**Instructions for the task:** Render everything in the data below, from the line containing "eVisa以及share code。" down to the line containing "November 2018", inclusive, as a numbered list, omitting blank lines. Leave the pictures out of the answer.

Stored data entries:

┌────────

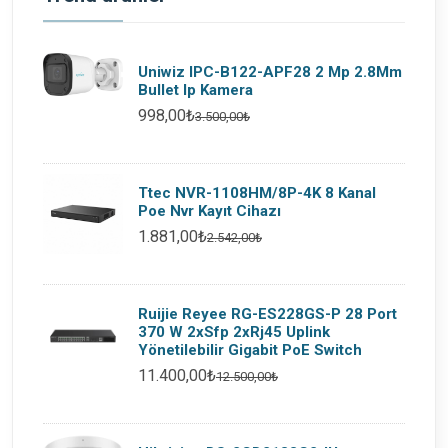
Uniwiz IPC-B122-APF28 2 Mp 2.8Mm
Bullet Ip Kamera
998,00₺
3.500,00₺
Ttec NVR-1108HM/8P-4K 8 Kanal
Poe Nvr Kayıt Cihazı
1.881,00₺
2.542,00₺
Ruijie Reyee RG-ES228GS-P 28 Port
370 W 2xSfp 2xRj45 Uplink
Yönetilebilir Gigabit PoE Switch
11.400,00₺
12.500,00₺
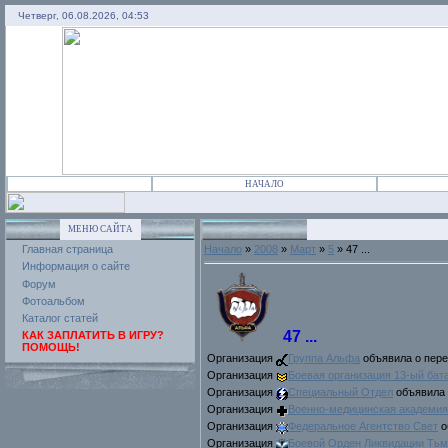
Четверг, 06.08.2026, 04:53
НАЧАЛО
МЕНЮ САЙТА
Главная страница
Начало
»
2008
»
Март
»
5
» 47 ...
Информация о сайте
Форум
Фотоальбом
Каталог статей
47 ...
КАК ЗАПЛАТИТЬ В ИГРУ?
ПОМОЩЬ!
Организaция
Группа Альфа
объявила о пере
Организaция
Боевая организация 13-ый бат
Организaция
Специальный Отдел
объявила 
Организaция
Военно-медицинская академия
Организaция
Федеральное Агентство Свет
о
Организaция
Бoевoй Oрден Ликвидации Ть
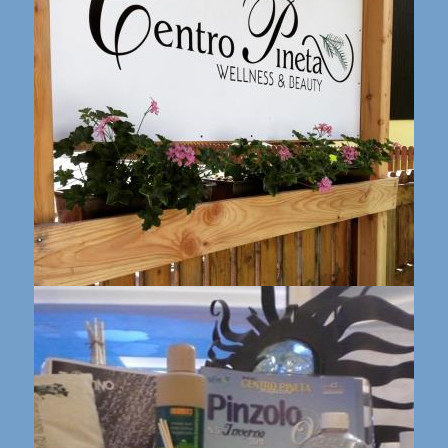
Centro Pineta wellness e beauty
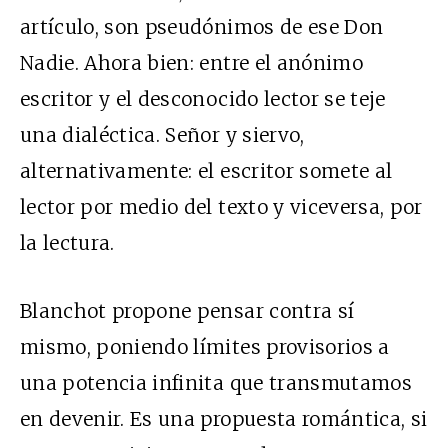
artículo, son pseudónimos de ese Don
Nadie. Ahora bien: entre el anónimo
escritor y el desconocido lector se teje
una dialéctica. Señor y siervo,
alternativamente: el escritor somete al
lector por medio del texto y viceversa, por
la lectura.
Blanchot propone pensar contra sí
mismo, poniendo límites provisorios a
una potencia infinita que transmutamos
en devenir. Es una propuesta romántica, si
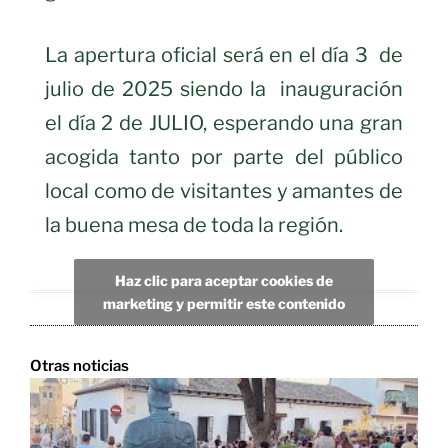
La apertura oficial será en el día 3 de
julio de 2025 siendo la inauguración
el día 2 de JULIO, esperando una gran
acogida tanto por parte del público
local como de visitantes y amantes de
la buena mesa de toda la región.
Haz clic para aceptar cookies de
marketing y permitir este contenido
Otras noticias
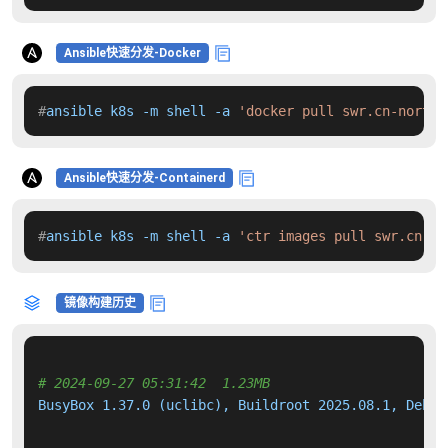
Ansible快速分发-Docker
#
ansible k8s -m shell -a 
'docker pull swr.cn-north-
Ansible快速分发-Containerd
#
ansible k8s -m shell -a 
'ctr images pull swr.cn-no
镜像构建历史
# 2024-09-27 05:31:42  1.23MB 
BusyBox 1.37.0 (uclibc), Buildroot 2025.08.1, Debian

└────────
┌────────

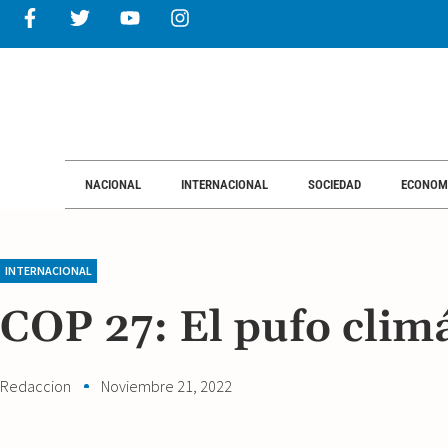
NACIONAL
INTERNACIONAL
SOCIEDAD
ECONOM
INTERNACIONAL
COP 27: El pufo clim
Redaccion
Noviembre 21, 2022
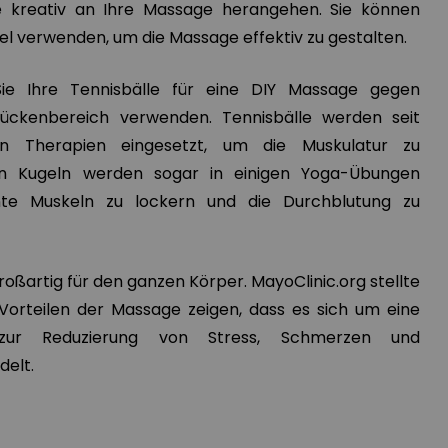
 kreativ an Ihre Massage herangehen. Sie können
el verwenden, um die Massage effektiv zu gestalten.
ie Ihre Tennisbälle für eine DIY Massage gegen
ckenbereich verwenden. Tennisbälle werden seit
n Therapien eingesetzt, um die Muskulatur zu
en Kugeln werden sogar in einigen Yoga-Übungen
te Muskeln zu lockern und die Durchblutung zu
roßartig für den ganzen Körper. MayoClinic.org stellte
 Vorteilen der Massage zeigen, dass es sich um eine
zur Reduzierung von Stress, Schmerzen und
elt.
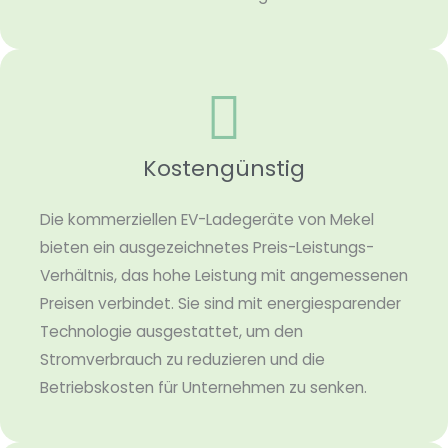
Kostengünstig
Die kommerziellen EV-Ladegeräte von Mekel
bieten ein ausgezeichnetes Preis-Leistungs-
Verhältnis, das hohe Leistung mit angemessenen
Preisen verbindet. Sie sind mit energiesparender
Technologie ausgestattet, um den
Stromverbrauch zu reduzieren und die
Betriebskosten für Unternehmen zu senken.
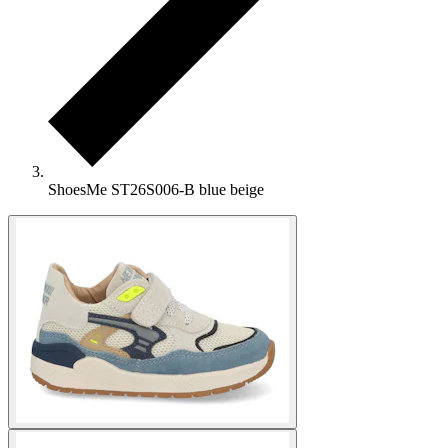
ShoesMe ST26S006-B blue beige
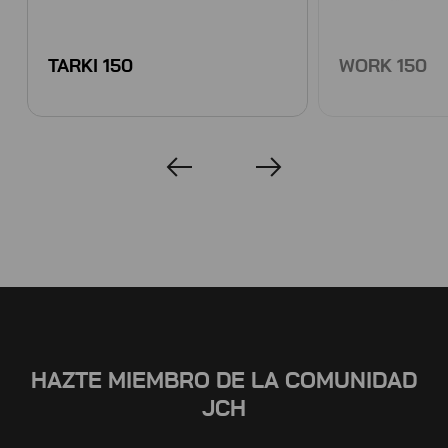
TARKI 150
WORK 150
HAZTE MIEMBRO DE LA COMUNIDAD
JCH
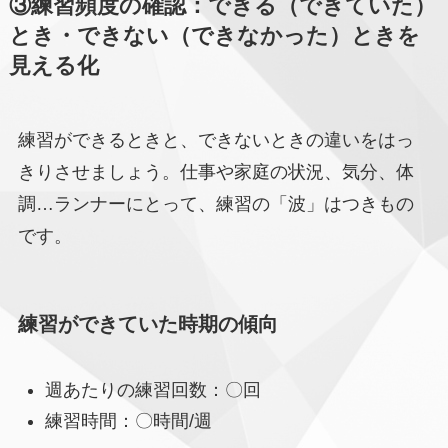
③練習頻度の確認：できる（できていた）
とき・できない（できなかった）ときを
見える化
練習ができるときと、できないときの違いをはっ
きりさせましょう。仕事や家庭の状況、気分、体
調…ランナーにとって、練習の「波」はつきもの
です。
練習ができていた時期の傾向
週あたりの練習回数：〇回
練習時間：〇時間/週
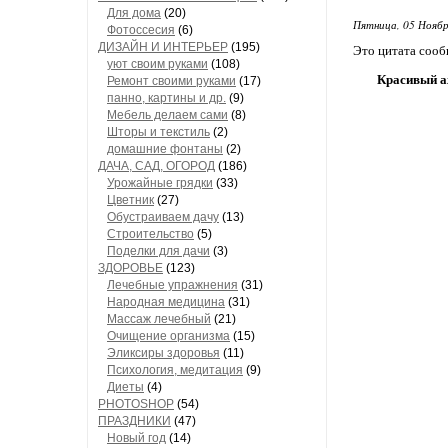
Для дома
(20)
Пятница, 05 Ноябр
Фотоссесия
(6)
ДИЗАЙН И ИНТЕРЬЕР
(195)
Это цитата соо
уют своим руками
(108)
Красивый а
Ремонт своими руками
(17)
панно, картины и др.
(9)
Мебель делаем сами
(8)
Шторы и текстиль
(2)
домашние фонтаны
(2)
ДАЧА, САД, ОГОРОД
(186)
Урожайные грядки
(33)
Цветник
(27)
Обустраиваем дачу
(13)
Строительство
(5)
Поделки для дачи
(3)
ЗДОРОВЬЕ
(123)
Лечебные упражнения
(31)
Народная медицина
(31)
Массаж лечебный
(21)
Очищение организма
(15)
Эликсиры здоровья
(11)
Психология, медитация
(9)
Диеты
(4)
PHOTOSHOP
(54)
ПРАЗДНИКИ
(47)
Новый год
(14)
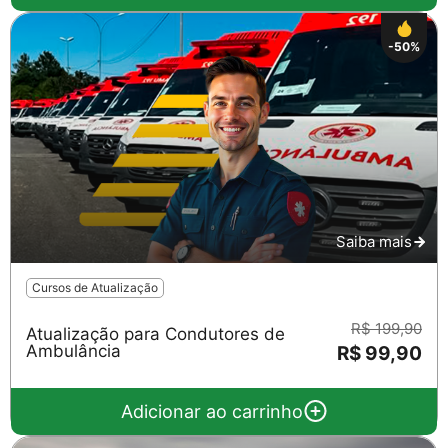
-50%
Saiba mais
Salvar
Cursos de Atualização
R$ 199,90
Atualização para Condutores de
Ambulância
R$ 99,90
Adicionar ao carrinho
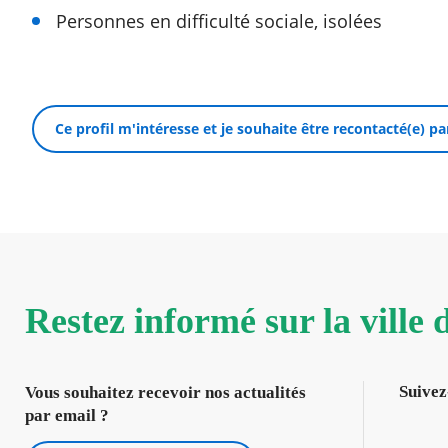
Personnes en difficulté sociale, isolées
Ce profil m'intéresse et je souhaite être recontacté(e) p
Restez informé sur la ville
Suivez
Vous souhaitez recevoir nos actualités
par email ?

└────────
┌────────

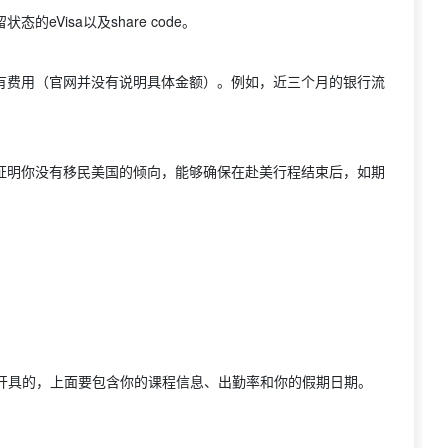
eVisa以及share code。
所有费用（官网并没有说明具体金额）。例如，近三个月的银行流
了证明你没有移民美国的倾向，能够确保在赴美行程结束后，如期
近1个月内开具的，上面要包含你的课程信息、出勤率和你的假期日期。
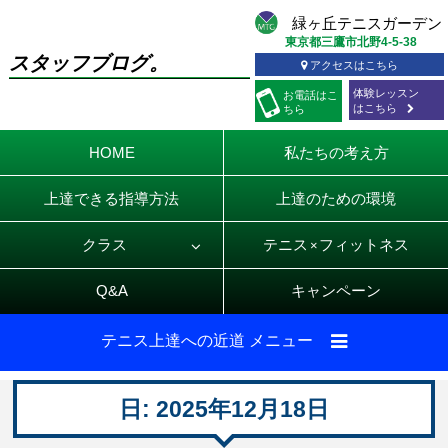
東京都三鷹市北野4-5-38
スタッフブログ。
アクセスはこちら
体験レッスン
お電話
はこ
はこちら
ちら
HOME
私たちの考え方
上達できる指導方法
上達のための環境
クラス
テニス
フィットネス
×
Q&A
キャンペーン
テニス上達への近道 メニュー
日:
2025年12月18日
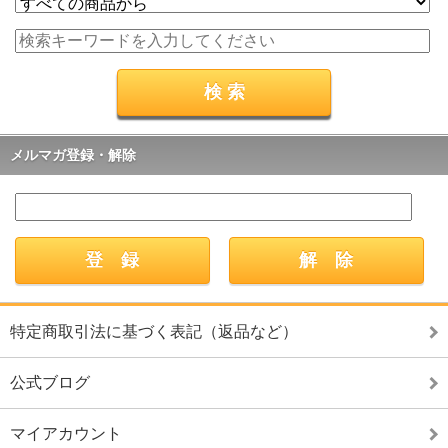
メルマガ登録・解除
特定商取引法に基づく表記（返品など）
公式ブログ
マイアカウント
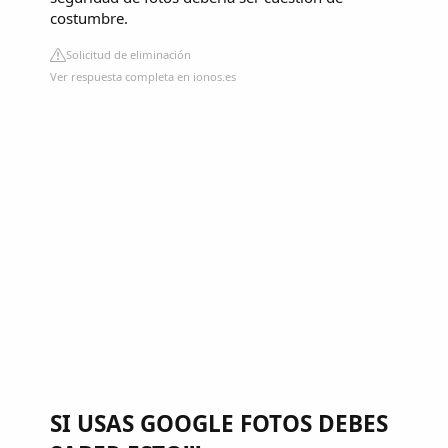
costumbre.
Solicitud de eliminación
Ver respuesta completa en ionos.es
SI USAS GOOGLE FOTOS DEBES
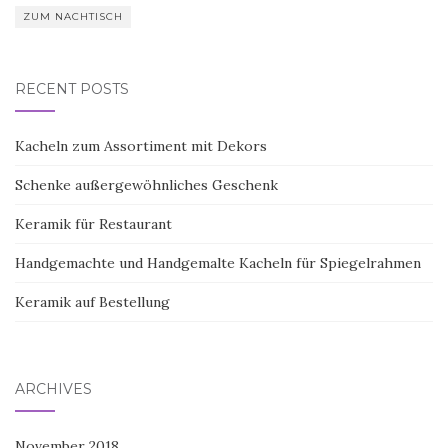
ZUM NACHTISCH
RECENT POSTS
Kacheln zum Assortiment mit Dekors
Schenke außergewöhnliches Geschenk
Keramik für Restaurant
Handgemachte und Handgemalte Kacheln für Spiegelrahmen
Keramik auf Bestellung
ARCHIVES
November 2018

└────────

**Answer below:**
1. eVisa以及share code。
2. 所有费用（官网并没有说明具体金额）。例如，近三个月的银行流
3. 了证明你没有移民美国的倾向，能够确保在赴美行程结束后，如期
4. 近1个月内开具的，上面要包含你的课程信息、出勤率和你的假期日期。
5. 東京都三鷹市北野4-5-38
6. スタッフブログ。
7. アクセスはこちら
8. 体験レッスン
9. お電話
10. はこ
11. はこちら
12. ちら
13. HOME
14. 私たちの考え方
15. 上達できる指導方法
16. 上達のための環境
17. クラス
18. テニス
19. フィットネス
20. ×
21. Q&A
22. キャンペーン
23. テニス上達への近道 メニュー
24. 日:
25. 2025年12月18日
26. メルマガ登録・解除
27. 特定商取引法に基づく表記（返品など）
28. 公式ブログ
29. マイアカウント
30. costumbre.
31. Solicitud de eliminación
32. Ver respuesta completa en ionos.es
33. SI USAS GOOGLE FOTOS DEBES
34. ZUM NACHTISCH
35. RECENT POSTS
36. Kacheln zum Assortiment mit Dekors
37. Schenke außergewöhnliches Geschenk
38. Keramik für Restaurant
39. Handgemachte und Handgemalte Kacheln für Spiegelrahmen
40. Keramik auf Bestellung
41. ARCHIVES
42. November 2018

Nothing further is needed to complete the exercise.